Ultrasonic Calendering for Lithium-ion Battery Electrodes

The goal of high energy density and high power density lithium-ion batteries necessitates optimised electrode architectures with an efficient pore network. While calendering is the current industry standard for adjusting electrode porosity, the process offers limited control over the resulting microstructure. This thesis introduces a novel mechanical technique, termed ultrasonic calendering, as an alternative to traditional calendering. Inspired by ultrasonic welding technology, this method employs ultrasonic vibration to compact dry electrodes for the first time. The ultrasonic calendering of nickel cobalt manganese (NMC) cathodes resulted in enhanced electrochemical performance at high C-rates without compromising specific capacity.

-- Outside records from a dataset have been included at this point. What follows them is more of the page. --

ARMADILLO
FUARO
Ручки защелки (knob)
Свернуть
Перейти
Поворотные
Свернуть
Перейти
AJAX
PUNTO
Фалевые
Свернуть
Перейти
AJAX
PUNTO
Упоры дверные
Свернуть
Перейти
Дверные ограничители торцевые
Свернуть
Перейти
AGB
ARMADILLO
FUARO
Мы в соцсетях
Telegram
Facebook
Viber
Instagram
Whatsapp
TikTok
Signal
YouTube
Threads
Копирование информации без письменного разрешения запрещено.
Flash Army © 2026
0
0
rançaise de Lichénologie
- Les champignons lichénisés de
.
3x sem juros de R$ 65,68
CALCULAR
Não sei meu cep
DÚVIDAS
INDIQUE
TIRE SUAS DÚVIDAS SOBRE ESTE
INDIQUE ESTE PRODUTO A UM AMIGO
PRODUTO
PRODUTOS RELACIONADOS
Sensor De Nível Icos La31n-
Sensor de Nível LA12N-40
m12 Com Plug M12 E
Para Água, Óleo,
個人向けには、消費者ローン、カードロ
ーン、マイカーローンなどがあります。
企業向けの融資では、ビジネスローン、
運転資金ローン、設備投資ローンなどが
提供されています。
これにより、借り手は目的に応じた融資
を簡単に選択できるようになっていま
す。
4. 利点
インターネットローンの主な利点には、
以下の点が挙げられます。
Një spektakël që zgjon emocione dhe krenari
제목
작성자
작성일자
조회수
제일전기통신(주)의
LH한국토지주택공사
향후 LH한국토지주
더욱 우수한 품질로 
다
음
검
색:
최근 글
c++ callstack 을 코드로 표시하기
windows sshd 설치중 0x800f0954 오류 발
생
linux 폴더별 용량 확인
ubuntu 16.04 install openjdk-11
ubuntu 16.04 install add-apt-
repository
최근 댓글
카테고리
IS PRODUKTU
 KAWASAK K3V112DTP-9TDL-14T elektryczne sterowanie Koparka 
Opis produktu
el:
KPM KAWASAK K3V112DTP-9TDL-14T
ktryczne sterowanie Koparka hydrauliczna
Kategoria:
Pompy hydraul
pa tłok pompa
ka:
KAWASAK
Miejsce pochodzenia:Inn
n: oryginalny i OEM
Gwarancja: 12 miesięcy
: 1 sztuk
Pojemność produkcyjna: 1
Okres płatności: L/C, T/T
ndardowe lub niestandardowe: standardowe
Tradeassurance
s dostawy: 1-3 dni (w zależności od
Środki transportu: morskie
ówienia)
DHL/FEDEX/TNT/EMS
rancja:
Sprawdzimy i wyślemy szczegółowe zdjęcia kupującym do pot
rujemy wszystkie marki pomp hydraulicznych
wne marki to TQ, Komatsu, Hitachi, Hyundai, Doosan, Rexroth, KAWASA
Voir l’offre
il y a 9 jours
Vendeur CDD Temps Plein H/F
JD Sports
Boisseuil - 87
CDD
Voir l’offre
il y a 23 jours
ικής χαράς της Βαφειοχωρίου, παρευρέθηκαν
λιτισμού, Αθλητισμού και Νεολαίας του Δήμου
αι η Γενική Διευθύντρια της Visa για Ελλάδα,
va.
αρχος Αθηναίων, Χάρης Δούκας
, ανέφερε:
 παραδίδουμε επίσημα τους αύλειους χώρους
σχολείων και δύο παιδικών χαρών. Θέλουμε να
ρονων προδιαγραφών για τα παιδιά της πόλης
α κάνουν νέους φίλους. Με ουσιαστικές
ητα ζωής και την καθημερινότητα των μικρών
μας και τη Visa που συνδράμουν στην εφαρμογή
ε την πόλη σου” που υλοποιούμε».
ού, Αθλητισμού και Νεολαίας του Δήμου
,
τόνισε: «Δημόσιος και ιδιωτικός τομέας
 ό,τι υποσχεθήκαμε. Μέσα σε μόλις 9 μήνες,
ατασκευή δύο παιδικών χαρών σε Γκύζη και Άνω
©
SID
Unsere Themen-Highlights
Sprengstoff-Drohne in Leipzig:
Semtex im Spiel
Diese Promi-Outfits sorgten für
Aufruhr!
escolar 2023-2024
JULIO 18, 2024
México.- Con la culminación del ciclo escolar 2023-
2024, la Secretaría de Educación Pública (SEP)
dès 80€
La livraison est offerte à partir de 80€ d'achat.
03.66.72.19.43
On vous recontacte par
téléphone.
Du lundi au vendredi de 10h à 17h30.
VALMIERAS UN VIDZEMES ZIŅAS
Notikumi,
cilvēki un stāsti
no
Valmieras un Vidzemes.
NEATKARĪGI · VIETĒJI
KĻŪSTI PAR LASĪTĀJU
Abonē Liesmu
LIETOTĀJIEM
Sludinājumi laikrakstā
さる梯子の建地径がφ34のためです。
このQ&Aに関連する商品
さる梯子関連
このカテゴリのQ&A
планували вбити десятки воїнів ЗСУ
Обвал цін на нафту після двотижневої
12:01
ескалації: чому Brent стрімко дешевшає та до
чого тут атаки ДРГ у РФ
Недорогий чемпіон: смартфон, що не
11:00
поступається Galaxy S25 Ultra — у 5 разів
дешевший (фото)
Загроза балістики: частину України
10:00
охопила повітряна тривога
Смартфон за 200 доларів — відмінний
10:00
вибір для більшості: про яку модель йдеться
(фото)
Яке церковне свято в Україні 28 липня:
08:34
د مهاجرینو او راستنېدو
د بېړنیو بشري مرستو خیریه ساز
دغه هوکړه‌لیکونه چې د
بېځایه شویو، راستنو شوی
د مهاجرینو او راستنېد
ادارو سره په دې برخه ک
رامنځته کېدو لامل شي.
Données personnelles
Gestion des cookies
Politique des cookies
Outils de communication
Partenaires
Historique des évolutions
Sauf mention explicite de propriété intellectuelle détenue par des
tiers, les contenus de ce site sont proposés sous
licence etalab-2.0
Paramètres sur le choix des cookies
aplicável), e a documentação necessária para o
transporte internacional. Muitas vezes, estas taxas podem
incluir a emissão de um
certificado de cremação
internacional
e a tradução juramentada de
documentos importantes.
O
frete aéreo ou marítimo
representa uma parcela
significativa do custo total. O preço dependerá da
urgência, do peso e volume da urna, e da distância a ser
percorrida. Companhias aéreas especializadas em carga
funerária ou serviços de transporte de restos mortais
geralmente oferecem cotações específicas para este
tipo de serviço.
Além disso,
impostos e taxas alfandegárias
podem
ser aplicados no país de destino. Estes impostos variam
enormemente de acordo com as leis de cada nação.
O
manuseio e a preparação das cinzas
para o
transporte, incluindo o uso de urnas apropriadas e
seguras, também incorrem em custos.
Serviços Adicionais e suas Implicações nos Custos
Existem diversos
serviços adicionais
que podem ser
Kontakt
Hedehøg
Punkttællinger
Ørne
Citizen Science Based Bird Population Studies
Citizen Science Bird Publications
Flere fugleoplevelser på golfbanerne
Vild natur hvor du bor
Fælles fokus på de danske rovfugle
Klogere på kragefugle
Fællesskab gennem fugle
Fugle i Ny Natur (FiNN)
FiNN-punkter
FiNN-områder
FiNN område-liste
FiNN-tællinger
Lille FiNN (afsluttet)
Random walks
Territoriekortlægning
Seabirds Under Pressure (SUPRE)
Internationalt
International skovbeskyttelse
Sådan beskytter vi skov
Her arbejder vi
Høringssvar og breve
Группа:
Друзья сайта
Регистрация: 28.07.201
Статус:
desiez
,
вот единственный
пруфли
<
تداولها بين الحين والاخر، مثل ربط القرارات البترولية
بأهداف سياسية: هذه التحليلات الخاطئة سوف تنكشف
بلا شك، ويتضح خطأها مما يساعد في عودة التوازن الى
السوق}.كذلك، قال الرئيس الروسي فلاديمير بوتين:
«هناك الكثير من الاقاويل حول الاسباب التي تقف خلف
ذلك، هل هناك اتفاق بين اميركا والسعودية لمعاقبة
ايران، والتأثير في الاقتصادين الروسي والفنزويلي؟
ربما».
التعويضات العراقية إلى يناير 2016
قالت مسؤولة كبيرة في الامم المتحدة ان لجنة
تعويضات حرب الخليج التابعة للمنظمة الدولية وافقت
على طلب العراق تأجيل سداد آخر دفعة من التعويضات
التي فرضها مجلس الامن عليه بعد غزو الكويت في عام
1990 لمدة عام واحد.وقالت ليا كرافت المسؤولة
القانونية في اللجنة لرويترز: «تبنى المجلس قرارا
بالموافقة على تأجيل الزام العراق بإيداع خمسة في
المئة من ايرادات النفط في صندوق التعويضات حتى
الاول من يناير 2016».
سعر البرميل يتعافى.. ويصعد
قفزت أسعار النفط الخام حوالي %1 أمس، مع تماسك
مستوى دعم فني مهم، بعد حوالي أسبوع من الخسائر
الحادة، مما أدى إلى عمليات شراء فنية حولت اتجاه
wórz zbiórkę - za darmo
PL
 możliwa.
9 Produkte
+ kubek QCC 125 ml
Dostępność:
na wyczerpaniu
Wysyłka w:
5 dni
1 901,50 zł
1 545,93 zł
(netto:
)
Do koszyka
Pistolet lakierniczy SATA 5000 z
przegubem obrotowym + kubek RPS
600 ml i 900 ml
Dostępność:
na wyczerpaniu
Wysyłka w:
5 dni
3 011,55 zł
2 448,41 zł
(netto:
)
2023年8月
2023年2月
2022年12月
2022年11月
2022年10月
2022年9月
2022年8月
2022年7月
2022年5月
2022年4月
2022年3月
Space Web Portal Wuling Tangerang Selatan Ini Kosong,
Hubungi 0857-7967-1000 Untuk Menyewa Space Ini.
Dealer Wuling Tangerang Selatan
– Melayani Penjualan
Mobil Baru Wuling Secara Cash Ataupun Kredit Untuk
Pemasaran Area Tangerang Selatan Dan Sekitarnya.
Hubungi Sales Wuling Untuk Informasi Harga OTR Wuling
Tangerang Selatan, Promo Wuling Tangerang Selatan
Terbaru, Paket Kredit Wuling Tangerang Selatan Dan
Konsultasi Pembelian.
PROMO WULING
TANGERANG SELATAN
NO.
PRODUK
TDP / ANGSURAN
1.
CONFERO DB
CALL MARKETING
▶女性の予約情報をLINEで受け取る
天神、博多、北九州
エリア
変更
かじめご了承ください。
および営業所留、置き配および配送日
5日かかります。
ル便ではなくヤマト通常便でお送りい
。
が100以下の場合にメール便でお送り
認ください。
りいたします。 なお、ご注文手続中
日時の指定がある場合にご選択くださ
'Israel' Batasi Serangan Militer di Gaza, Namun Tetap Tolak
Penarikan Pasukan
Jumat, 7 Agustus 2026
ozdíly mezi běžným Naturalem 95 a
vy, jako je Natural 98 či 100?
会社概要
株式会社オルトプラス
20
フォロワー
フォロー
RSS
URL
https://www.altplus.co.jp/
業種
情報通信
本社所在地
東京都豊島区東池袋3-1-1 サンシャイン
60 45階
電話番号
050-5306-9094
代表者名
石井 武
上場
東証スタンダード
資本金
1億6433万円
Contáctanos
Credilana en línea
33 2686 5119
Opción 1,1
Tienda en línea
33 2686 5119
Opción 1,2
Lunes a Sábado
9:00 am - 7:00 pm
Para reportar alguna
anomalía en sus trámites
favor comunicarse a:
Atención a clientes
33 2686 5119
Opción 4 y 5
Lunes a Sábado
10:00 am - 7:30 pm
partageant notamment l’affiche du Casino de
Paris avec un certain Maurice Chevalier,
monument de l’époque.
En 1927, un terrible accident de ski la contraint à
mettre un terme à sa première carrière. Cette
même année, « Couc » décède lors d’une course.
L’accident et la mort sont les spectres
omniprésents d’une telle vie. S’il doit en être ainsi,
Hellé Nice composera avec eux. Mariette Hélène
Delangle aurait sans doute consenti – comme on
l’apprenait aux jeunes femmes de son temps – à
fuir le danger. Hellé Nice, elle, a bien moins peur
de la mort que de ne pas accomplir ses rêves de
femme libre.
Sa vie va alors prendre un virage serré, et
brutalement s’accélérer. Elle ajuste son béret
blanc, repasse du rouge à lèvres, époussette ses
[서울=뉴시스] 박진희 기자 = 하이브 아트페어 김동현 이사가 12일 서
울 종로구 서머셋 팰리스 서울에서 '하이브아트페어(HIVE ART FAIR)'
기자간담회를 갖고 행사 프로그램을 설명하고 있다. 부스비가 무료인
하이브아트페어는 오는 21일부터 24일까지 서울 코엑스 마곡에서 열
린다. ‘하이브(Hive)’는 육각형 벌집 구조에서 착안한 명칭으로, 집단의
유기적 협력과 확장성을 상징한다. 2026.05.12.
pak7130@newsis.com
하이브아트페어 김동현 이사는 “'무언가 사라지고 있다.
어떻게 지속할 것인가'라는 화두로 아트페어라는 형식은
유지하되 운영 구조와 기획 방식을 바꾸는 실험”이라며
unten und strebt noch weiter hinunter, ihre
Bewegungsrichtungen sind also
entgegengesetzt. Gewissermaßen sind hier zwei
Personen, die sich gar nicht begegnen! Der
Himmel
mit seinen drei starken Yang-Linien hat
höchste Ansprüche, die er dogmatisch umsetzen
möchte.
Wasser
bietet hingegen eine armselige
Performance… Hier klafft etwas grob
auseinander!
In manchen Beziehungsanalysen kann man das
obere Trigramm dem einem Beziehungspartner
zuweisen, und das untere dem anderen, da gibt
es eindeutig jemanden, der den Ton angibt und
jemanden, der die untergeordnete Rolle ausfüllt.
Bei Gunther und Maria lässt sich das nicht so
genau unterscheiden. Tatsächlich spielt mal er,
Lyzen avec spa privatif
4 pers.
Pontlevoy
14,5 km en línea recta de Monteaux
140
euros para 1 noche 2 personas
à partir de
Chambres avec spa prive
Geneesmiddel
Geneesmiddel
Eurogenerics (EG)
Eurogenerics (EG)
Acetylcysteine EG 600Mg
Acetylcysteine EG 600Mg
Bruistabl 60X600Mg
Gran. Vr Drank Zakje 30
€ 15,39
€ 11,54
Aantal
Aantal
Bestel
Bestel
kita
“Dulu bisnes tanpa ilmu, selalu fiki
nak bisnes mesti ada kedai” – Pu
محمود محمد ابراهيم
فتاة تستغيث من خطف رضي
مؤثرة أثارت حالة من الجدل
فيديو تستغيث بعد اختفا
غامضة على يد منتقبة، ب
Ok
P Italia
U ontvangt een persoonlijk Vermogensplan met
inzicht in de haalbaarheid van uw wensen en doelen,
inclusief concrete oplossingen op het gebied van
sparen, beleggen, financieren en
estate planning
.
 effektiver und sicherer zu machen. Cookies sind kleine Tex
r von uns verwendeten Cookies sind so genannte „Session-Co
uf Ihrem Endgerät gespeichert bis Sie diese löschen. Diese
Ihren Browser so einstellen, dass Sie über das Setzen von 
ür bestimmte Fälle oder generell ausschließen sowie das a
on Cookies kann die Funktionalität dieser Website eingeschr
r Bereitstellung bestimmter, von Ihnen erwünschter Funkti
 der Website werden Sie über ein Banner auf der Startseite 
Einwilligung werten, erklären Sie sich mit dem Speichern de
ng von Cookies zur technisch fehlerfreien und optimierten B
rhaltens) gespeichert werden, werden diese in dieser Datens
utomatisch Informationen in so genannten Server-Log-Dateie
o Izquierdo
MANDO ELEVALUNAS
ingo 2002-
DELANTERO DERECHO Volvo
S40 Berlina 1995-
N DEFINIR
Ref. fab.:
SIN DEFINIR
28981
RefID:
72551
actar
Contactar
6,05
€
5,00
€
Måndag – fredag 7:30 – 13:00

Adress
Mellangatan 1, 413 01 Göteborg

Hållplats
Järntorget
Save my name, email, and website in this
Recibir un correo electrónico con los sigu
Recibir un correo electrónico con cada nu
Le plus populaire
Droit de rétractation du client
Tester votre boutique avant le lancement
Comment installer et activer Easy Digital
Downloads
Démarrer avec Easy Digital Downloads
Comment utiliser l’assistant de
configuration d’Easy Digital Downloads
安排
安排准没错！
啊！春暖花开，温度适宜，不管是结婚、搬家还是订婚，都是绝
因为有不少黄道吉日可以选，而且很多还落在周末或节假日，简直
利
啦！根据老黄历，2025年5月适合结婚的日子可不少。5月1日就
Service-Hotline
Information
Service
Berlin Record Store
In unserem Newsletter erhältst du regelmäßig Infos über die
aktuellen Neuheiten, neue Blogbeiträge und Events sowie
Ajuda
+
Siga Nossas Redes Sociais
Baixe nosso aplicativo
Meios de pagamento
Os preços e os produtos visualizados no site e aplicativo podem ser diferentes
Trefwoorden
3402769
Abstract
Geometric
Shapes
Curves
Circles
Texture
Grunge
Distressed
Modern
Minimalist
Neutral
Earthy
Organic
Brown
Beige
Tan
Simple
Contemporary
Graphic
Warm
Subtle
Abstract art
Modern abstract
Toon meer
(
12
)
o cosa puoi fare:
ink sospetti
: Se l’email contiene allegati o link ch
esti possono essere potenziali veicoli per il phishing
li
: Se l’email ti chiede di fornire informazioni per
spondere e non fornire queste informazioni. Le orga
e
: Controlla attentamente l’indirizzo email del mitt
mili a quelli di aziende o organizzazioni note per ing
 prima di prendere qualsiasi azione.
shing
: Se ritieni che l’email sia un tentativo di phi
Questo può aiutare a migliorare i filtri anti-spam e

This improvement is attributed to a reduced tortuosity attained from alterations in pore size distribution, and the emergence of a unique carbon binder domain (CBD) morphology induced by the ultrasonic compaction. Conducted on industrially relevant film loadings, the performance of the ultrasonically calendered cathode was extrapolated to pouch cell format and demonstrated greater energy density and greater energy density at high rate. Whilst this work presents a technology in its infancy, a mechanistic understanding is proposed, and the process is demonstrated in detail. Valuable insights are provided towards the potential of ultrasonic calendering as it offers a new versatile platform to increase electrochemical performance through tuning both the pore structure and CBD phase. The results also support the prospects of harnessing mechanical processes for next-generation lithium-ion battery manufacturing.